**Action item:** Extract every line from the entries below that contains the string "update". Case counts, so treat capitalized and lowercase forms as different.

**Stored data entries:**
***

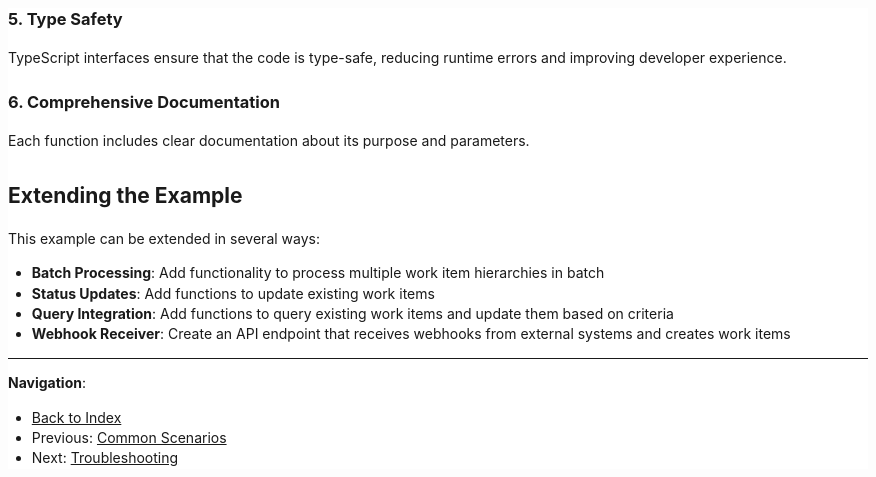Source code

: ### 5. Type Safety

TypeScript interfaces ensure that the code is type-safe, reducing runtime errors and improving developer experience.

### 6. Comprehensive Documentation

Each function includes clear documentation about its purpose and parameters.

## Extending the Example

This example can be extended in several ways:

- **Batch Processing**: Add functionality to process multiple work item hierarchies in batch
- **Status Updates**: Add functions to update existing work items
- **Query Integration**: Add functions to query existing work items and update them based on criteria
- **Webhook Receiver**: Create an API endpoint that receives webhooks from external systems and creates work items

---

**Navigation**:
- [Back to Index](../index.md)
- Previous: [Common Scenarios](./05-common-scenarios.md)
- Next: [Troubleshooting](./07-troubleshooting.md)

***

**Completed exercise:**
- **Status Updates**: Add functions to update existing work items
- **Query Integration**: Add functions to query existing work items and update them based on criteria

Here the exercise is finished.